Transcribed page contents
═══

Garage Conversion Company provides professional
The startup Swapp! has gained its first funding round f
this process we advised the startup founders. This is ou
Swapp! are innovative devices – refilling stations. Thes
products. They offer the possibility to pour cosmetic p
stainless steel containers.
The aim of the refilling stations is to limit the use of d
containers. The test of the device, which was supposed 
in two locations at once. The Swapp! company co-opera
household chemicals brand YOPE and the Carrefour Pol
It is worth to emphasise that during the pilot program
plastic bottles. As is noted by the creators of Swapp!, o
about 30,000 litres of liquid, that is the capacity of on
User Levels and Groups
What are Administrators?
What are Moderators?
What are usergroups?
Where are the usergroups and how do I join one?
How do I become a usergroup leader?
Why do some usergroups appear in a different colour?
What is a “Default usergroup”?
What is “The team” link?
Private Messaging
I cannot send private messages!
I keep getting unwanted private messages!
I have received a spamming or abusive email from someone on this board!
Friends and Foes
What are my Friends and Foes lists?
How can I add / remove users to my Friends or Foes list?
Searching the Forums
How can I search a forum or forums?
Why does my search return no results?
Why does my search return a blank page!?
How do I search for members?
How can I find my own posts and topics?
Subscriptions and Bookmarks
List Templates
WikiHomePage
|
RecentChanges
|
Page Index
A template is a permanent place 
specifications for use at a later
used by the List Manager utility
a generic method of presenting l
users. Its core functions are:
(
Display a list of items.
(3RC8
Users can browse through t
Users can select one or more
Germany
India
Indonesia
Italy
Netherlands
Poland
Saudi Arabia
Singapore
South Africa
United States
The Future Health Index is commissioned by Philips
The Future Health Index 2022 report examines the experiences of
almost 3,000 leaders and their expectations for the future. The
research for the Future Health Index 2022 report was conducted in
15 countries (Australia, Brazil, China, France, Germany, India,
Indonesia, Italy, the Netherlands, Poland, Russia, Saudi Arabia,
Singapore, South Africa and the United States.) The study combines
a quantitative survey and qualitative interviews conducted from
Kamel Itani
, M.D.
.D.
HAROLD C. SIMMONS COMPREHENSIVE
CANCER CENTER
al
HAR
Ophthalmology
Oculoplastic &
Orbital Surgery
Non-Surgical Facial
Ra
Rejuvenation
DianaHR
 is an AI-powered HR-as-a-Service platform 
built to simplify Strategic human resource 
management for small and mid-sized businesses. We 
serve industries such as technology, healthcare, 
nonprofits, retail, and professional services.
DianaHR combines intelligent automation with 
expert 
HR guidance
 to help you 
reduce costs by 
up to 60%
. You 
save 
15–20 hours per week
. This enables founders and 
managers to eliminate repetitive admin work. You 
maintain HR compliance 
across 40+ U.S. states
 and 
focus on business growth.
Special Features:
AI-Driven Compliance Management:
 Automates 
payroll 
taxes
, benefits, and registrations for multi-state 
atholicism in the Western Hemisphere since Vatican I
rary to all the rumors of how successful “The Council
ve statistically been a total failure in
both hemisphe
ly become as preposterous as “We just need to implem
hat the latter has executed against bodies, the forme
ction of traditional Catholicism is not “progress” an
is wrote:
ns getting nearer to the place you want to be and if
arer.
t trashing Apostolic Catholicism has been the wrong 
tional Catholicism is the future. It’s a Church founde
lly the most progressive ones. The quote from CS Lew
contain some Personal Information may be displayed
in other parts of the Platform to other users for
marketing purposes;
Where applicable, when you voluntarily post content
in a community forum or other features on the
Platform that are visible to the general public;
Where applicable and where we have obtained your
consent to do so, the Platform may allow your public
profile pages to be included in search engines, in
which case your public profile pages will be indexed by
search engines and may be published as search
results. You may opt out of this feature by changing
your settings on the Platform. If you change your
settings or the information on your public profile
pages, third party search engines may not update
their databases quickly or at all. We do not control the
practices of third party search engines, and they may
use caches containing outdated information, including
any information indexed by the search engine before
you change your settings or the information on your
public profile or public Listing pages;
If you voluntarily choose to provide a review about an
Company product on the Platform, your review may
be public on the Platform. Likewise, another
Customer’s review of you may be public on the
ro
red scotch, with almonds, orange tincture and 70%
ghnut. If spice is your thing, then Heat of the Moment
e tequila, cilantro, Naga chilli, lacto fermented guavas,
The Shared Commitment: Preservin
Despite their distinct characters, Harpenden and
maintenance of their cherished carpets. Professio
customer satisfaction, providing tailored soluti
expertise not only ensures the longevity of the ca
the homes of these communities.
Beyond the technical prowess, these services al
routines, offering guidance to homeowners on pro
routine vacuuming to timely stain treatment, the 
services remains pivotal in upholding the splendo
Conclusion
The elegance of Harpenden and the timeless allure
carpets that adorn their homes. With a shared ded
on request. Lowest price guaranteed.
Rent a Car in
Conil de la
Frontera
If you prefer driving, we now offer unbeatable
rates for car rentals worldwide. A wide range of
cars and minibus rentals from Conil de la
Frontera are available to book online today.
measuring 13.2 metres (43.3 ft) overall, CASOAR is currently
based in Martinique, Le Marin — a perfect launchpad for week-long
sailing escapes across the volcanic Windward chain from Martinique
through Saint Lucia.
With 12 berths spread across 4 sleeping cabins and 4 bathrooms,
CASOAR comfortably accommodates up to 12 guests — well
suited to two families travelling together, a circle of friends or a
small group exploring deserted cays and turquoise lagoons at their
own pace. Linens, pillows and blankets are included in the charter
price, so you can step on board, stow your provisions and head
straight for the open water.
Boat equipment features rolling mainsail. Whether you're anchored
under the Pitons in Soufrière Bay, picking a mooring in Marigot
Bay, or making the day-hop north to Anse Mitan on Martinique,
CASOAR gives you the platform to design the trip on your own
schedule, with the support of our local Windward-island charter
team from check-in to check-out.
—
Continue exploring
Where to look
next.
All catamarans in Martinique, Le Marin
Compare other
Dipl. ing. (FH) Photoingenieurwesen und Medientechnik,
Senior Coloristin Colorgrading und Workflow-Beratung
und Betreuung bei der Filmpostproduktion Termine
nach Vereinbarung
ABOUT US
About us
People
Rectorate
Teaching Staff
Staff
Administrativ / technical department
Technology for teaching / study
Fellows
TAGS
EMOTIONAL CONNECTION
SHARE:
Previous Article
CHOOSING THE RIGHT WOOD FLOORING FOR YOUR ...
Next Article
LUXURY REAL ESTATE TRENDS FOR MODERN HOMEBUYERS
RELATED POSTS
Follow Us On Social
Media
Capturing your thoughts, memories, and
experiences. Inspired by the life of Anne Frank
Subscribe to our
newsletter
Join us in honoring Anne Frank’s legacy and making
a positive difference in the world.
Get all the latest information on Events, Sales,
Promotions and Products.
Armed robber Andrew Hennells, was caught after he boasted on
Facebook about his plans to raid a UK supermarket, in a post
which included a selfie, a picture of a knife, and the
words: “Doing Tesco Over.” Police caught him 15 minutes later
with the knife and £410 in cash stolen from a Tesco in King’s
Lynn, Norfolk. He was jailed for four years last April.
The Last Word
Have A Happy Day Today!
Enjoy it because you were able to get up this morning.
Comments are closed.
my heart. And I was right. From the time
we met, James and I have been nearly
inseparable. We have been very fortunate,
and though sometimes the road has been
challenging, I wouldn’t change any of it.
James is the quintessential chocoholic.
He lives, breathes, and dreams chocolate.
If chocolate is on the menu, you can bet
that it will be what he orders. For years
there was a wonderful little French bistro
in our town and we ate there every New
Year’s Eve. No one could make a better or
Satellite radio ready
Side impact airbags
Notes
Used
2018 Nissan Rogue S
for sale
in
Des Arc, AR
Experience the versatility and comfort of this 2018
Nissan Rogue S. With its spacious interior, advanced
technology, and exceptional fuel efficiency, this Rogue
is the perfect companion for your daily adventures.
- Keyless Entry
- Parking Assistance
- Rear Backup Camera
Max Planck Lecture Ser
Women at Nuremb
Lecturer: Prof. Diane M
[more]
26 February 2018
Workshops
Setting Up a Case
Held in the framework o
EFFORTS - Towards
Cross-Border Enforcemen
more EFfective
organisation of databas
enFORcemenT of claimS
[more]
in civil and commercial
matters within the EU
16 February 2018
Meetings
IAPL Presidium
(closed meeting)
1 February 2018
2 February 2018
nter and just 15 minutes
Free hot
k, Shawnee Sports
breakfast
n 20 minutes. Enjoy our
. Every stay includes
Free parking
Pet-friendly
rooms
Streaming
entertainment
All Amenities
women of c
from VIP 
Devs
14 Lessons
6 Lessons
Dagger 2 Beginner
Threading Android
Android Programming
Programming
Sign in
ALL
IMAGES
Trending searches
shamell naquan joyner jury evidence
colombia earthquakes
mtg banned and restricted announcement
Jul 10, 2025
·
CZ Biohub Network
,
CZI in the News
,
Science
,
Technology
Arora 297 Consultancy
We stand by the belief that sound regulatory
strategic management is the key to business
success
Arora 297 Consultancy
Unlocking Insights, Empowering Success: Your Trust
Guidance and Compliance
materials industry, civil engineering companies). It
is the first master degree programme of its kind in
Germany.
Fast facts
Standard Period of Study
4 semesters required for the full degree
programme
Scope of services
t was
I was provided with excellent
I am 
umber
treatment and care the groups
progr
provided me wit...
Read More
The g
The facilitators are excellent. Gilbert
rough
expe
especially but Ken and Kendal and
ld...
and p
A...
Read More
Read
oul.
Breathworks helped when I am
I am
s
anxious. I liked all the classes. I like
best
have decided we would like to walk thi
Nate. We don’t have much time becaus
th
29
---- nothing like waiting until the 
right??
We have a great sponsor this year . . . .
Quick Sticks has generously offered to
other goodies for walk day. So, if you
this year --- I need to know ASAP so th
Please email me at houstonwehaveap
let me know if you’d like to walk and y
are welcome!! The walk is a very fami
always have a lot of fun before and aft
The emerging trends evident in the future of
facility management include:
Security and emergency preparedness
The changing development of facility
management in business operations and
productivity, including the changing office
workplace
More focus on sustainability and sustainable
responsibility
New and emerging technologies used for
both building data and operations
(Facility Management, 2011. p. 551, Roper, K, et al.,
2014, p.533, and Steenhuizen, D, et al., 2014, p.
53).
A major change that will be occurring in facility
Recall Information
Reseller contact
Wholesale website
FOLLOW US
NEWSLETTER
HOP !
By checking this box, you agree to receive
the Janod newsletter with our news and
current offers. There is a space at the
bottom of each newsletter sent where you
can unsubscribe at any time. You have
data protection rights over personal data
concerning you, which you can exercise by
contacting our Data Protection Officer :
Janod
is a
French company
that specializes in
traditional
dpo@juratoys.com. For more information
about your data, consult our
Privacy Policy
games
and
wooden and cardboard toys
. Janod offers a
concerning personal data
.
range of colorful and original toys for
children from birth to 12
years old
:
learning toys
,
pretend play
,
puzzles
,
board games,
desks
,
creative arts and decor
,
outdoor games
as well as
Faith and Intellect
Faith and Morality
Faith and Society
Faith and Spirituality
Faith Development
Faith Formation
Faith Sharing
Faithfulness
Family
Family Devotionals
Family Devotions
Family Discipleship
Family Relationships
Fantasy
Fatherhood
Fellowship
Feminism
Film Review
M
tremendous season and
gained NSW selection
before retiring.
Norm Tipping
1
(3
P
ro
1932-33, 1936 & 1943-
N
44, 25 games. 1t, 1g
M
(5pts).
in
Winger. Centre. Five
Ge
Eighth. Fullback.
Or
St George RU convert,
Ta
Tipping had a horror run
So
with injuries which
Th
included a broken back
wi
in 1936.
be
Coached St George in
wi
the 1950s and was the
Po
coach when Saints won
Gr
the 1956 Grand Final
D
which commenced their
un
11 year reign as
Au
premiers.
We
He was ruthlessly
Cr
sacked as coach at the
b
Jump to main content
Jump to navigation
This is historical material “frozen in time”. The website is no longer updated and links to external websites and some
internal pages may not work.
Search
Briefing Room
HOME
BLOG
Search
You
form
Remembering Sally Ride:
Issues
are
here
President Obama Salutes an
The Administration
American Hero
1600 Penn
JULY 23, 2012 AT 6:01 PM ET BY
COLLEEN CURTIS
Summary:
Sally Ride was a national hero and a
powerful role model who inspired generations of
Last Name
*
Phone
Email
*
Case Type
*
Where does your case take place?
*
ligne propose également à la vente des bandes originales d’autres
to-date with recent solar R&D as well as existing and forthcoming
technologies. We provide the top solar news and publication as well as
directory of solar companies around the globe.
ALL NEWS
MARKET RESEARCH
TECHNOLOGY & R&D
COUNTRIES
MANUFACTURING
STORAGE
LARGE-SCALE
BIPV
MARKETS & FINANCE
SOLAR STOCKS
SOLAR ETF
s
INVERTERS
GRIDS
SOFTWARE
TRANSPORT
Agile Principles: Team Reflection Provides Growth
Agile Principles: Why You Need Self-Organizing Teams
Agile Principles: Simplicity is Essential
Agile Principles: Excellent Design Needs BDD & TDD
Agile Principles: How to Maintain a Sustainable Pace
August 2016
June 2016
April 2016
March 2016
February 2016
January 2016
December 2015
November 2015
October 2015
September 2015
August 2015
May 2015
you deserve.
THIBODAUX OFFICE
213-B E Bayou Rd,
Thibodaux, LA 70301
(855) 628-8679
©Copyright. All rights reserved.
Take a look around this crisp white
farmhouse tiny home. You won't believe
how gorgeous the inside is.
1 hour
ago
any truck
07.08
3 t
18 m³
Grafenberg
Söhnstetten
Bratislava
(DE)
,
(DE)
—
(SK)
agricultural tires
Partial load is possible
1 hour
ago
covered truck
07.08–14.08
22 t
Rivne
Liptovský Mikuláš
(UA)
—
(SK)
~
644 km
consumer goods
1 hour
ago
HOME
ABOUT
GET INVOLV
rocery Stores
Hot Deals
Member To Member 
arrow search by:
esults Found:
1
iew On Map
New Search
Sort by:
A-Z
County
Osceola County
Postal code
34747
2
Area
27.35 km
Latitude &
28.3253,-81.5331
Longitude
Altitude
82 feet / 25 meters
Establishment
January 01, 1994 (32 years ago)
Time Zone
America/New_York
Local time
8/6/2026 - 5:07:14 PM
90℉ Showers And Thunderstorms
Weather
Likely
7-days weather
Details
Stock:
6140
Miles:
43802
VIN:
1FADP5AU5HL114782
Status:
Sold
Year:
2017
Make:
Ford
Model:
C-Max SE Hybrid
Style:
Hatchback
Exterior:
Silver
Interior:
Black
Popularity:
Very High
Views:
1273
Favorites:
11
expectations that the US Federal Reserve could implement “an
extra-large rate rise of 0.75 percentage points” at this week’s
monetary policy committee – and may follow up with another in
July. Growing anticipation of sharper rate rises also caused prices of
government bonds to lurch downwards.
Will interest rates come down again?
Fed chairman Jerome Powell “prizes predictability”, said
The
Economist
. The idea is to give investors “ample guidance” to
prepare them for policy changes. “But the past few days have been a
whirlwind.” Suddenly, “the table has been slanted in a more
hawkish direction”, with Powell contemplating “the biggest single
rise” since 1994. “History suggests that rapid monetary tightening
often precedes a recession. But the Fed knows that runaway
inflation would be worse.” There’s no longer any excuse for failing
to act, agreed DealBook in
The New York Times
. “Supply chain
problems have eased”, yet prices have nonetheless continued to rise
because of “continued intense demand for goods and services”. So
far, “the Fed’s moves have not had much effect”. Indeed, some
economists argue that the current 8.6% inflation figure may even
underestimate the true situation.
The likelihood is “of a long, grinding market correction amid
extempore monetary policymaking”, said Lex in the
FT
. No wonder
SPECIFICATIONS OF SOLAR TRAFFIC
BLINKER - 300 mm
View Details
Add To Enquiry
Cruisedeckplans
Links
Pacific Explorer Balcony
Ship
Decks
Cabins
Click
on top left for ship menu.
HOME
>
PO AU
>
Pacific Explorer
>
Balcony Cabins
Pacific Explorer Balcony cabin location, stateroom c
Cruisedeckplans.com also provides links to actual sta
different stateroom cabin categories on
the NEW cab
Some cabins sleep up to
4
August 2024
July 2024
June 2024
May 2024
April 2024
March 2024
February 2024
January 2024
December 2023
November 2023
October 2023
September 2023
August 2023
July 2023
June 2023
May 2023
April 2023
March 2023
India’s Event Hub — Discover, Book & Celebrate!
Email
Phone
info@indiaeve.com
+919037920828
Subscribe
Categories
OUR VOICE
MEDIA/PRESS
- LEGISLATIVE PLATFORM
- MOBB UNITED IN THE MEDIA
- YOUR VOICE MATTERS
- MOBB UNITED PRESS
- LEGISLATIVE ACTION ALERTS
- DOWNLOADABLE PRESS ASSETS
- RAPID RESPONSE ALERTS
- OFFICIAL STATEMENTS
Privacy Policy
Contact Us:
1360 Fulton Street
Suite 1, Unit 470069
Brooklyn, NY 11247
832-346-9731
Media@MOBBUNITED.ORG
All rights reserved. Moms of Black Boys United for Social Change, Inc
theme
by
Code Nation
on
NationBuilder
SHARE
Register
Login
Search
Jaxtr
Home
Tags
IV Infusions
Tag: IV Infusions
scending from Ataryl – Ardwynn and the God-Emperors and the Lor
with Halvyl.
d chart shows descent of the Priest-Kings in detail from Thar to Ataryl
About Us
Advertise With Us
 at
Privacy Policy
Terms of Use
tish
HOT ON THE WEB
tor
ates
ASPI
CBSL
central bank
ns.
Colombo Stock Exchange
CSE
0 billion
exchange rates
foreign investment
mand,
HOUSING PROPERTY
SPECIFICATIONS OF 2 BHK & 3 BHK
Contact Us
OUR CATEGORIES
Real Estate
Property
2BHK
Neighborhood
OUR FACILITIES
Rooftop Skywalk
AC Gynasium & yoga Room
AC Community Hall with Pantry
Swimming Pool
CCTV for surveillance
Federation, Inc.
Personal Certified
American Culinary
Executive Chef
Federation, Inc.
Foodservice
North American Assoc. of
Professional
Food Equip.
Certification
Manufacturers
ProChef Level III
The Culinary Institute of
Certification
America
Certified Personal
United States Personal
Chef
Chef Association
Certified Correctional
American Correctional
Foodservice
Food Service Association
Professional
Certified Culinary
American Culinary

═══

• YOUR OBJECTIVE:
An exact copy of the lines above between the line holding "in civil and commercial" and the line holding "CZ Biohub Network", inclusive, is the whole answer.

• TASK SOLUTION:
in civil and commercial
matters within the EU
16 February 2018
Meetings
IAPL Presidium
(closed meeting)
1 February 2018
2 February 2018
nter and just 15 minutes
Free hot
k, Shawnee Sports
breakfast
n 20 minutes. Enjoy our
. Every stay includes
Free parking
Pet-friendly
rooms
Streaming
entertainment
All Amenities
women of c
from VIP 
Devs
14 Lessons
6 Lessons
Dagger 2 Beginner
Threading Android
Android Programming
Programming
Sign in
ALL
IMAGES
Trending searches
shamell naquan joyner jury evidence
colombia earthquakes
mtg banned and restricted announcement
Jul 10, 2025
·
CZ Biohub Network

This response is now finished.